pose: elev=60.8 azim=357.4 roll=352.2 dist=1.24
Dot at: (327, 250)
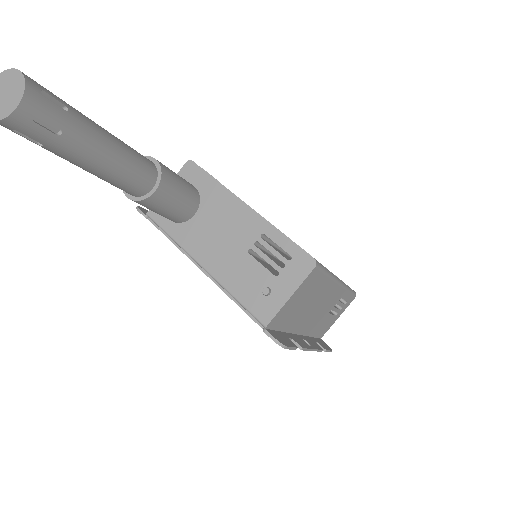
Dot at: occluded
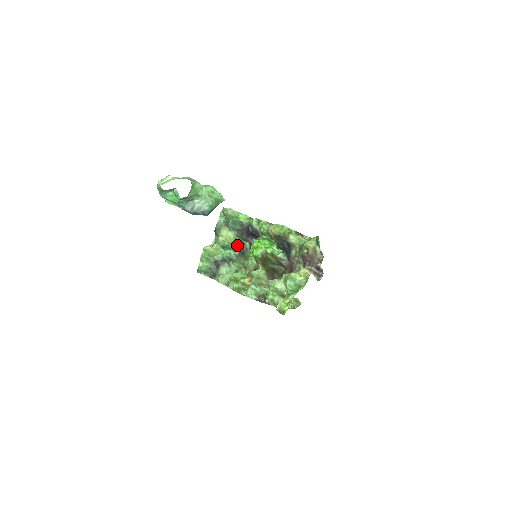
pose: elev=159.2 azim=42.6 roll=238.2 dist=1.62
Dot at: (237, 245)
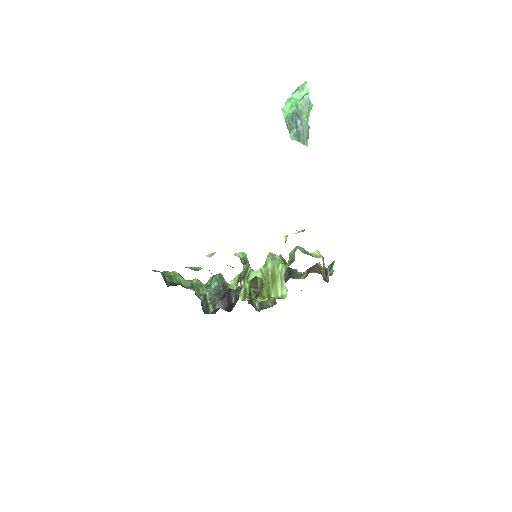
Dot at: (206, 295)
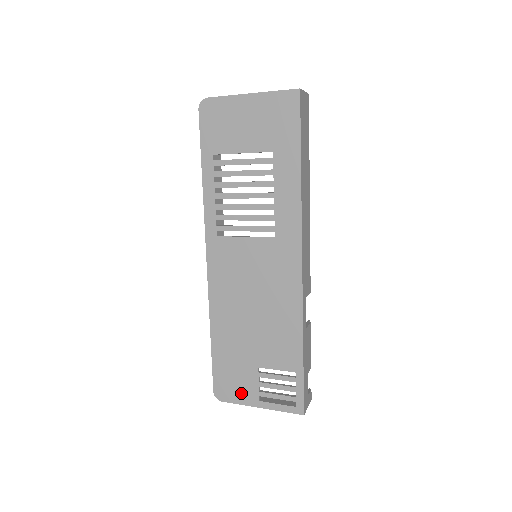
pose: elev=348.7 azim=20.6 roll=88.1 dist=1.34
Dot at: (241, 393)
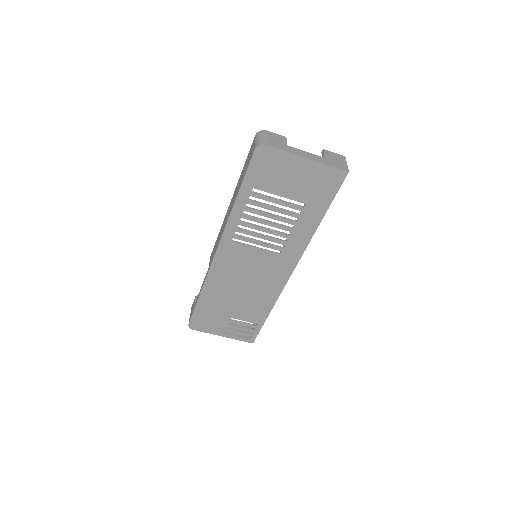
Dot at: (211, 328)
----
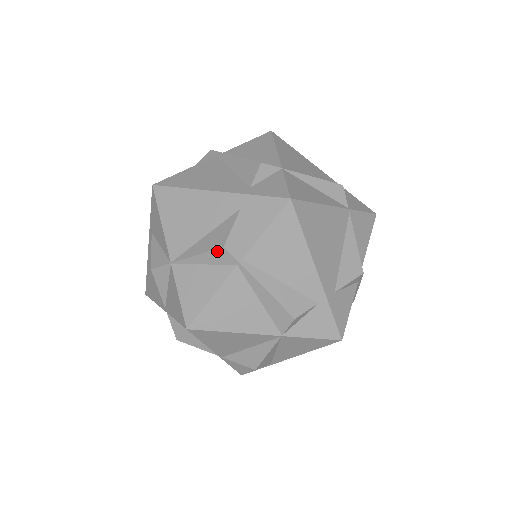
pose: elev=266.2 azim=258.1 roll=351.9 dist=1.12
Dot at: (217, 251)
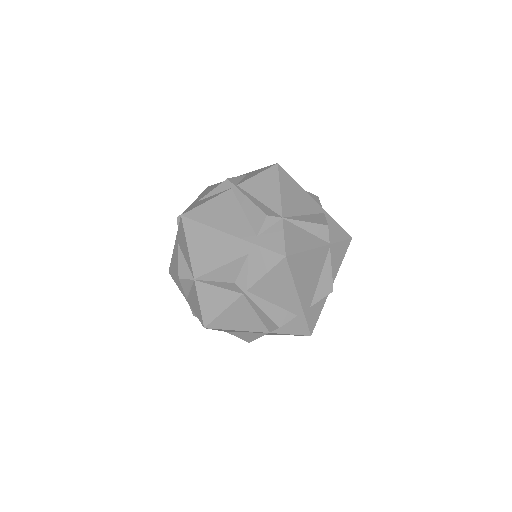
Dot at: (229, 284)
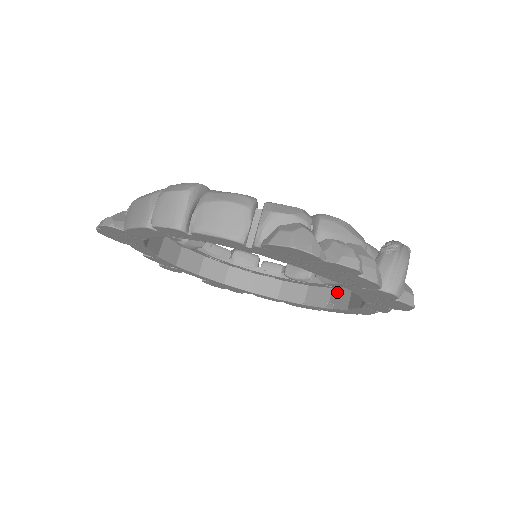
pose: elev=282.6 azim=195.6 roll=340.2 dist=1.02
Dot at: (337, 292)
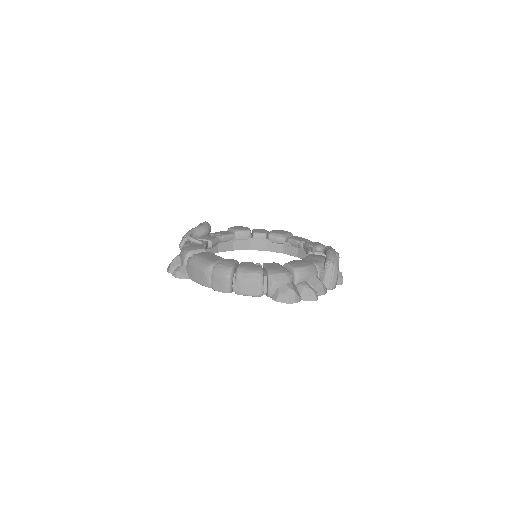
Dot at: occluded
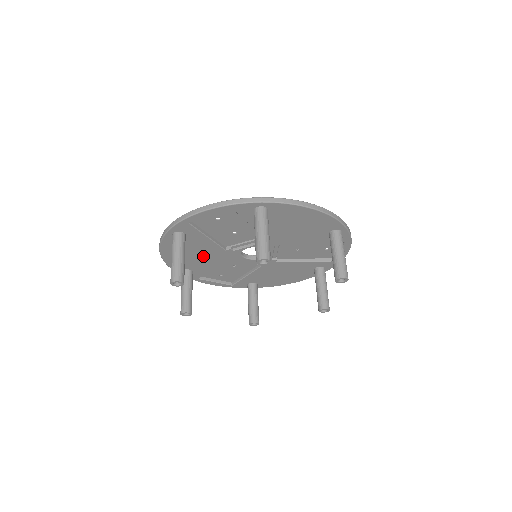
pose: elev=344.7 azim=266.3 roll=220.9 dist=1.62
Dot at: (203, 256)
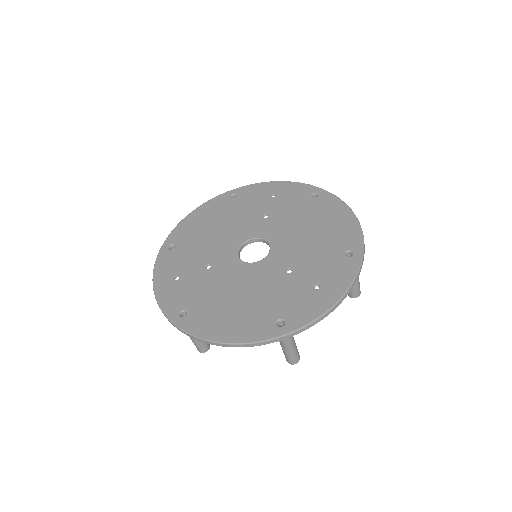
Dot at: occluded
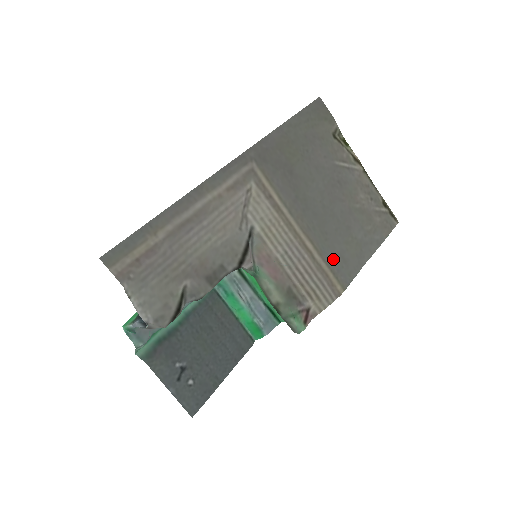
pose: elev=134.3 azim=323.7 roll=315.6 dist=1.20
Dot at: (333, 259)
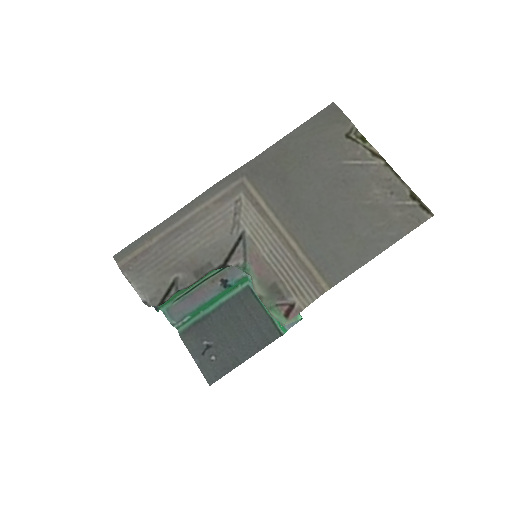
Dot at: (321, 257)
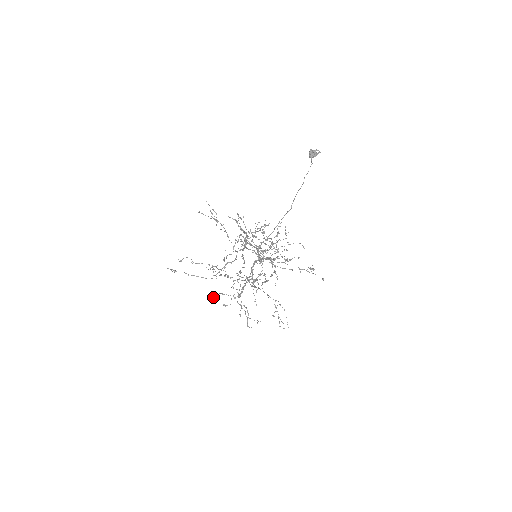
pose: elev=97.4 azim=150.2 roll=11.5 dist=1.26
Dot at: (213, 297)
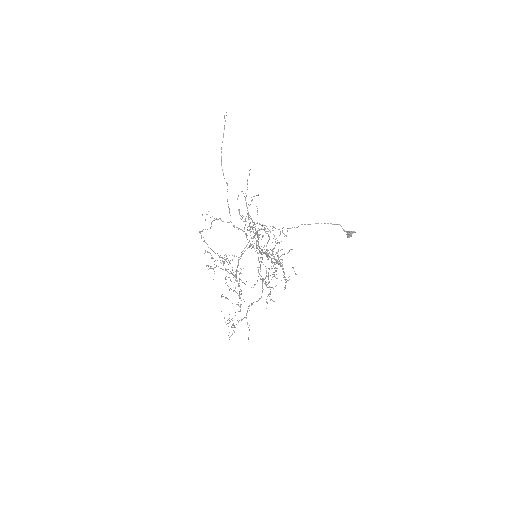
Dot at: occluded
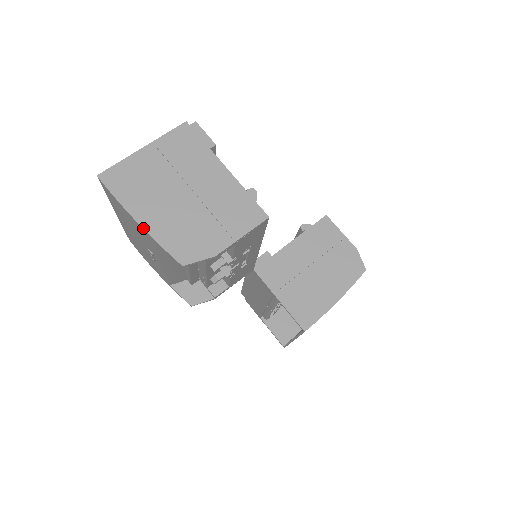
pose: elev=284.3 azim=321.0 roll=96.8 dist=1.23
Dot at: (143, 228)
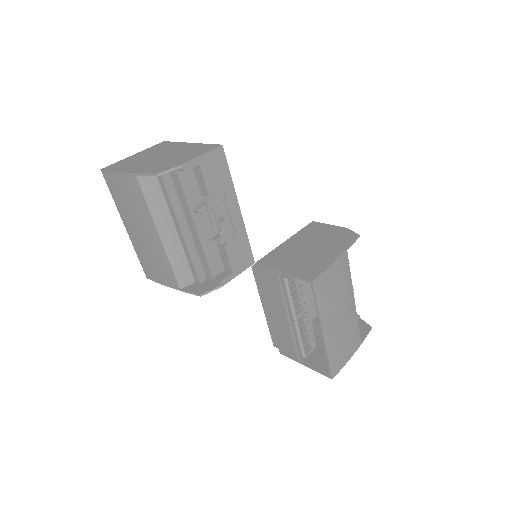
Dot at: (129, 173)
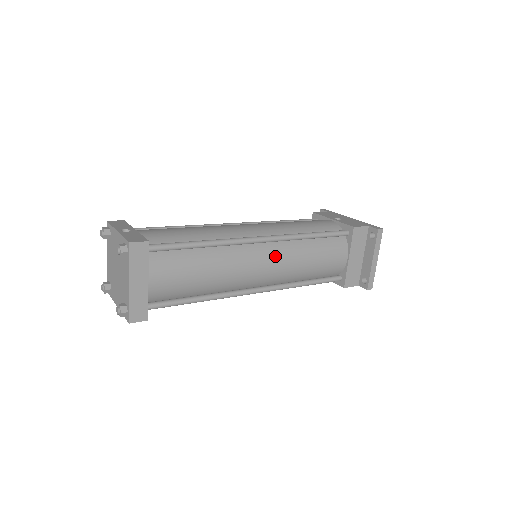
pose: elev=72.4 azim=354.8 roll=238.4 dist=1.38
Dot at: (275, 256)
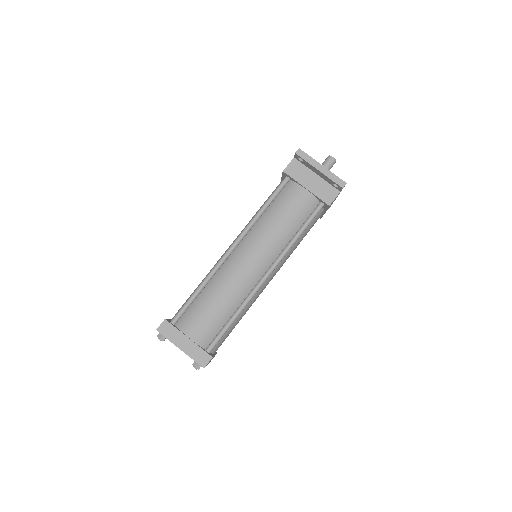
----
> _Set exercise_:
Please rewrite the entries from the line with "pose: elev=284.3 azim=321.0" to the line with "Dot at: (275, 256)", swapping "pose" for "camera" and keeping everything else the same. Omit the pictures from your answer.

> _Solution to this task_:
camera: elev=284.3 azim=321.0 roll=96.8 dist=1.23
Dot at: (143, 228)
Dot at: (129, 173)
camera: elev=72.4 azim=354.8 roll=238.4 dist=1.38
Dot at: (275, 256)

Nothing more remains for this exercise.